PAROLES D'EXPERT
Hugues Poissonnier, professeur à Grenoble Ecole de Management et directeur de l’IRIMA (Institut de Recherche et d'Innovation en Management des Achats) est le rédacteur du Livre Blanc "De la charte au label Relations fournisseurs et achats responsables : une démarche de progrès et créatrice de valeur".
Il nous explique aujourd'hui autour de 3 questions, comment il perçoit le label RFAR, la nécessité d'y consacrer un ouvrage et l'importance de la fonction achat dans l'économie actuelle.
Pourquoi avoir décidé d’accorder un livre blanc au label RFAR ?
Ce label RFAR me semble très vertueux, à la fois pour les organisations directement concernées, les donneurs d’ordres et leurs fournisseurs, mais aussi pour toutes celles qui, d’un peu plus loin, vont bénéficier des effets bénéfiques de la pacification de relations trop souvent conflictuelles entre organisations. Au final, c’est tout l’écosystème et, de proche en proche, toute l’économie, qui pourra bénéficier d’un niveau accru de confiance et de bienveillance dans les échanges, y compris entre concurrents. Quand l’on constate les coûts économiques, sociaux et environnementaux des pratiques traditionnelles, il est clair que le fait d’œuvrer, même modestement, au développement de relations plus partenariales et collaboratives est plus que bienvenu. L’ambition du livre blanc est de transformer la vaguelette actuelle en faveur de la labellisation (près de 50 organisations sont actuellement labellisées) en une vague beaucoup plus forte et robuste. Montrer aux organisations les possibilités d’atteindre des objectifs clairement définis, de bénéficier de retombées positives indirectes, tout en fournissant des clés pour lever les éventuelles difficultés (tout ce que l’on trouve dans le livre blanc) me semblait essentiel pour renforcer la dynamique vertueuse amorcée.
Pourquoi la fonction achat est-elle si importante aujourd’hui ?

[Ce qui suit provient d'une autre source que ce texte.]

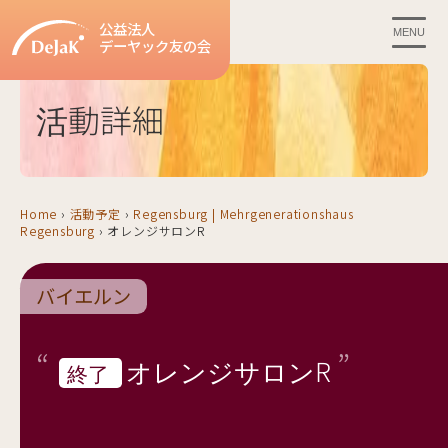
公益法人
MENU
デーヤック友の会
活動詳細
Home
›
活動予定
›
Regensburg | Mehrgenerationshaus
Regensburg
›
オレンジサロンR
バイエルン
オレンジサロンR
終了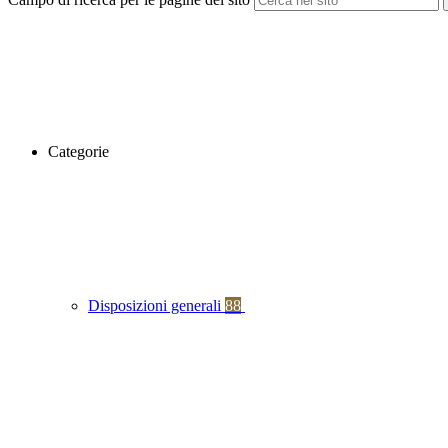
Categorie
Disposizioni generali
88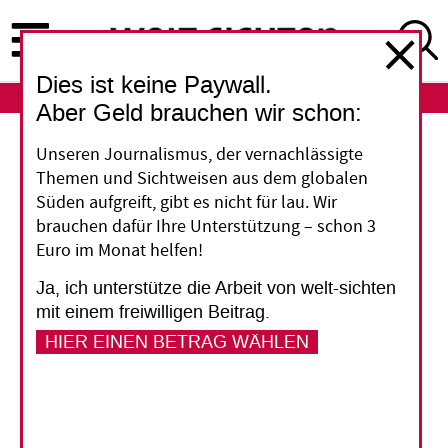
Direkt
zum
Inhalt
Dies ist keine Paywall.
ABO
LOGIN
Aber Geld brauchen wir schon:
Religion
Unseren Journalismus, der vernachlässigte
Themen und Sichtweisen aus dem globalen
Der Glaube ist nicht tot
Süden aufgreift, gibt es nicht für lau. Wir
brauchen dafür Ihre Unterstützung – schon 3
zu kriegen
Euro im Monat helfen!
Ja, ich unterstütze die Arbeit von welt-sichten
Woran Menschen glauben, gilt in Europa als
mit einem freiwilligen Beitrag.
Frage ihrer individuellen Überzeugung. Das war
HIER EINEN BETRAG WÄHLEN
nicht immer so – erst ein langer und blutiger
Weg hat zur Trennung von Kirche und Staat
geführt. Und es wäre falsch zu schließen, dass
Religion in modernen Gesellschaften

La fonction achats est sans doute celle qui change le plus actuellement dans les organisations. Elle était encore, il y a peu, la moins mature des grandes fonctions et il est possible de dire aujourd’hui que le rattrapage a eu lieu. Dans beaucoup d’organisations, on prend conscience aujourd’hui du fait que la performance, qu’elle soit économique, sociale ou environnementale, ne peut plus désormais se construire qu’à plusieurs, notamment avec les fournisseurs, ces partenaires devenus indispensables pour innover. J’aime rappeler cette phrase du poète Friedrich Hölderlin « là où croît le péril croît aussi ce qui sauve ». C’est toute l’histoire récente des achats, souvent accusés de bien des maux et notamment d’avoir contribué à la désindustrialisation dans un pays comme la France. A l’heure où la responsabilité est une préoccupation affirmée des entreprises et où les achats représentent plus de 60 % de leur chiffre d’affaires, il n’est pas raisonnable de prétendre faire de la RSE sans mettre en place des achats plus responsables.
Assistons-nous à un changement de culture et existe-t-il encore des marges de progrès dans le domaine des achats ?

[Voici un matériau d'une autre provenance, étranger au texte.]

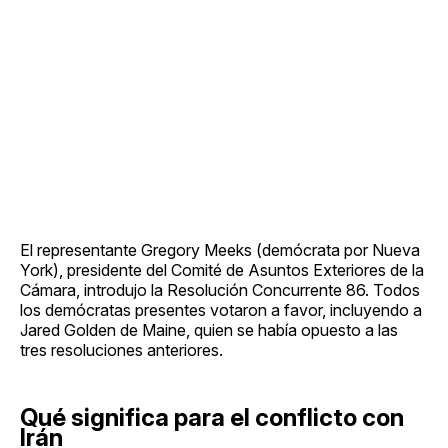
El representante Gregory Meeks (demócrata por Nueva
York), presidente del Comité de Asuntos Exteriores de la
Cámara, introdujo la Resolución Concurrente 86. Todos
los demócratas presentes votaron a favor, incluyendo a
Jared Golden de Maine, quien se había opuesto a las
tres resoluciones anteriores.
Qué significa para el conflicto con
Irán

Oui même s’il ne s’agit pas forcément de tout changer. Il y a dans le Monde et dans les pratiques achats des choses qui fonctionnent très bien et dont l’enjeu essentiel aujourd’hui est la préservation. A côté de ces pratiques vertueuses, certaines méritent clairement de disparaître ou d’évoluer fortement. Voilà où doit porter le changement. Même s’il est évolutif (et c’est l’une de ses grandes vertus) le label RFAR a le mérite de bien pointer les pratiques et valoriser et celles qu’il convient de changer, sous peine d’affaiblir les écosystèmes (naturel et économique). A les écouter, par de multiples biais, je pense que de très nombreuses personnes, au sein des organisations les plus diverses, prennent aujourd’hui conscience des interdépendances entre leurs organisations et ces écosystèmes. De ces prises de conscience découlent chaque jour, et c’est heureux, des progrès qu’il était difficile d’imaginer il y a seulement cinq ans.